Rising Oil Prices Push Inflation and Logistics Costs Higher
With the Rupee weakening and crude prices at elevated levels, domestic fuel costs face upward pressure, potentially raising the cost of transportation, manufacturing, and goods movement. This combination can increase overall inflation, affecting household expenditure and supply chain costs, while also stressing fiscal management through higher import bills for commodities such as fertilisers, chemicals, and electronics.
Export Sectors See Potential Gains from Weaker Rupee
While the currency slump challenges import-heavy sectors, export-oriented industries such as information technology, pharmaceuticals, and textiles could benefit, as dollar-denominated revenue converts into higher Rupee earnings. However, gains may be tempered if global demand slows due to economic uncertainty and ongoing geopolitical tensions.
RBI May Intervene, but Trend Depends on Global Oil
The RBI continues to monitor volatility and can intervene by selling dollars to curb excessive Rupee fluctuations. However, such action is typically aimed at stabilisation rather than reversal. The Rupee’s trajectory will remain sensitive to global oil prices, Middle East geopolitical developments, and capital flows, with market dynamics likely to remain volatile until de-escalation occurs.

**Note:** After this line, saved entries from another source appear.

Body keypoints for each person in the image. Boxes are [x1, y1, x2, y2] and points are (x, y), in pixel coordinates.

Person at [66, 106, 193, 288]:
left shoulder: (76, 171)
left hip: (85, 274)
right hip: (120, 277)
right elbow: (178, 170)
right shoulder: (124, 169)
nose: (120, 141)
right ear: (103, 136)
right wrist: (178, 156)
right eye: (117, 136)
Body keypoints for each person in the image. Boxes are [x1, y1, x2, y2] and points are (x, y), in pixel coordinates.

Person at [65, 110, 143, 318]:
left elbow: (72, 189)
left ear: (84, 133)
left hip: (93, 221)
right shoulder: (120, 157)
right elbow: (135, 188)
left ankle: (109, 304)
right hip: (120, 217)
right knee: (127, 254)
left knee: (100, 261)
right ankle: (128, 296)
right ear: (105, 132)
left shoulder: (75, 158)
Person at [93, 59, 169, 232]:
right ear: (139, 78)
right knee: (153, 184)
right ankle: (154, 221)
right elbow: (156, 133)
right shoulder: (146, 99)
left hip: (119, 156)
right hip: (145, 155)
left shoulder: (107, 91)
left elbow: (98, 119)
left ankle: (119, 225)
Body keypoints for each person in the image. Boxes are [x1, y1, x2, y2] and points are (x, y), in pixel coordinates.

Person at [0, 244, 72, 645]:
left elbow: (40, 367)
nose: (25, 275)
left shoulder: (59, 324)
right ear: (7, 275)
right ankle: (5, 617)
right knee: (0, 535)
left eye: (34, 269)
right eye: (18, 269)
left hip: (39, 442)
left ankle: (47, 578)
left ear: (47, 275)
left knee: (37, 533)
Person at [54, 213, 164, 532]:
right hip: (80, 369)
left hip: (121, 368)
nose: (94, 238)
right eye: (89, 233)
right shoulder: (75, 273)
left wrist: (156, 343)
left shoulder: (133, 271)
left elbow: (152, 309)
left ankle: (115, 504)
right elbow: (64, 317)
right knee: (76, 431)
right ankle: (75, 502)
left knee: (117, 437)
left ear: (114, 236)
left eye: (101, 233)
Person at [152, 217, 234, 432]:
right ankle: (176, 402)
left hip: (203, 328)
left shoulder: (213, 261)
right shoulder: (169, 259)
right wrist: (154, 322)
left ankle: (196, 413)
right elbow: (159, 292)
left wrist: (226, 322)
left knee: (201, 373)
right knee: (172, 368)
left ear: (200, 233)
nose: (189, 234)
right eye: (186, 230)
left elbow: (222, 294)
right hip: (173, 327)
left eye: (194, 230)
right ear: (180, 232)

The Rupee’s record-low levels reflect mounting economic pressure from rising crude oil prices and geopolitical instability. While short-term RBI interventions provide temporary relief, India’s energy import dependency and exposure to global market shocks underscore the need for continued monitoring of fiscal and trade balances. Persistent high oil prices and ongoing conflict could maintain sustained currency volatility in the near term.